Task to complete: Transcribe exactly the line containing "Would accepting the" and every line after it, through the end of the records below.

Material for this exercise:
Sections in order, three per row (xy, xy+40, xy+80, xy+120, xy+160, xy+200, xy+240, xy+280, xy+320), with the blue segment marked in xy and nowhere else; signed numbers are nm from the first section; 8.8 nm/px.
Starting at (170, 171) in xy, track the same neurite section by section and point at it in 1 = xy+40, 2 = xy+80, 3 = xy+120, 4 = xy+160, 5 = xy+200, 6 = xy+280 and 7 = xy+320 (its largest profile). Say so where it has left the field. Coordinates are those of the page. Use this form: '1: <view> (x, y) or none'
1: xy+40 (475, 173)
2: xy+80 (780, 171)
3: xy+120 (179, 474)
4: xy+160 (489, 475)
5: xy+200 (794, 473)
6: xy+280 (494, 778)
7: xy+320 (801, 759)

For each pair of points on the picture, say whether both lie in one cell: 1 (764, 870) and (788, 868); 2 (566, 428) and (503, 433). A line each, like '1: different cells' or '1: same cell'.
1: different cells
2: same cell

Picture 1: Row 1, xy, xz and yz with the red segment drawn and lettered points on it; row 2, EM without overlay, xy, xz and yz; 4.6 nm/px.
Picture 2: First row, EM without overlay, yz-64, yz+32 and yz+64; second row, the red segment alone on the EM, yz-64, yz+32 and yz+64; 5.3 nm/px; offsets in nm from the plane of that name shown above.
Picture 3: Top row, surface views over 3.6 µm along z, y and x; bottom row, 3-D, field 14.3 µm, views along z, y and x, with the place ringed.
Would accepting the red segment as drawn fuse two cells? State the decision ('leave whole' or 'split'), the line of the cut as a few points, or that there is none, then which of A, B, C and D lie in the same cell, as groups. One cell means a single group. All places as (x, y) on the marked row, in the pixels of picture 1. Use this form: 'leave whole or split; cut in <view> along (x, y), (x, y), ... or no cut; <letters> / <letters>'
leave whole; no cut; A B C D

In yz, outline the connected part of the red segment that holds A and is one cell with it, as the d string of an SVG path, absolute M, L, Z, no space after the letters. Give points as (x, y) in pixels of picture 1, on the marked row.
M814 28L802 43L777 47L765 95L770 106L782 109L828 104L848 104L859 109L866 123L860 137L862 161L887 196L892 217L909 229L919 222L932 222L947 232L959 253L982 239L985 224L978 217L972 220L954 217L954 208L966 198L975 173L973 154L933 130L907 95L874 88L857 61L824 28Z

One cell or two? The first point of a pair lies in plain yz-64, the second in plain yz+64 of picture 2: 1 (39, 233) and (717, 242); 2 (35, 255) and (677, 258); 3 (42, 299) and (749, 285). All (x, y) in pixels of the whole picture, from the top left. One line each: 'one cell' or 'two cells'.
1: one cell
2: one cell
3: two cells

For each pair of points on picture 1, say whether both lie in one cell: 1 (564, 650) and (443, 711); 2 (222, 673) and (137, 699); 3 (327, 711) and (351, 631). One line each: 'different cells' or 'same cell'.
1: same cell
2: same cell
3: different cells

Result:
Would accepting the red segment as drawn fuse two cells? State the decision ('leave whole' or 'split'), the line of the cut as a few points, or that there is none, then which of A, B, C and D lie in the same cell, as groups. One cell means a single group. All places as (x, y) on the marked row, in the pixels of picture 1. Use this form: 'leave whole or split; cut in <view> along (x, y), (x, y), ... or no cut; <letters> / <letters>'
leave whole; no cut; A B C D

In yz, outline the connected part of the red segment that holds A and is one cell with it, as the d string of an SVG path, absolute M, L, Z, no space after the letters. Give points as (x, y) in pixels of picture 1, on the marked row.
M814 28L802 43L777 47L765 95L770 106L782 109L828 104L848 104L859 109L866 123L860 137L862 161L887 196L892 217L909 229L919 222L932 222L947 232L959 253L982 239L985 224L978 217L972 220L954 217L954 208L966 198L975 173L973 154L933 130L907 95L874 88L857 61L824 28Z

One cell or two? The first point of a pair lies in plain yz-64, the second in plain yz+64 of picture 2: 1 (39, 233) and (717, 242); 2 (35, 255) and (677, 258); 3 (42, 299) and (749, 285). All (x, y) in pixels of the whole picture, from the top left. One line each: 'one cell' or 'two cells'.
1: one cell
2: one cell
3: two cells

For each pair of points on picture 1, say whether both lie in one cell: 1 (564, 650) and (443, 711); 2 (222, 673) and (137, 699); 3 (327, 711) and (351, 631). One line each: 'different cells' or 'same cell'.
1: same cell
2: same cell
3: different cells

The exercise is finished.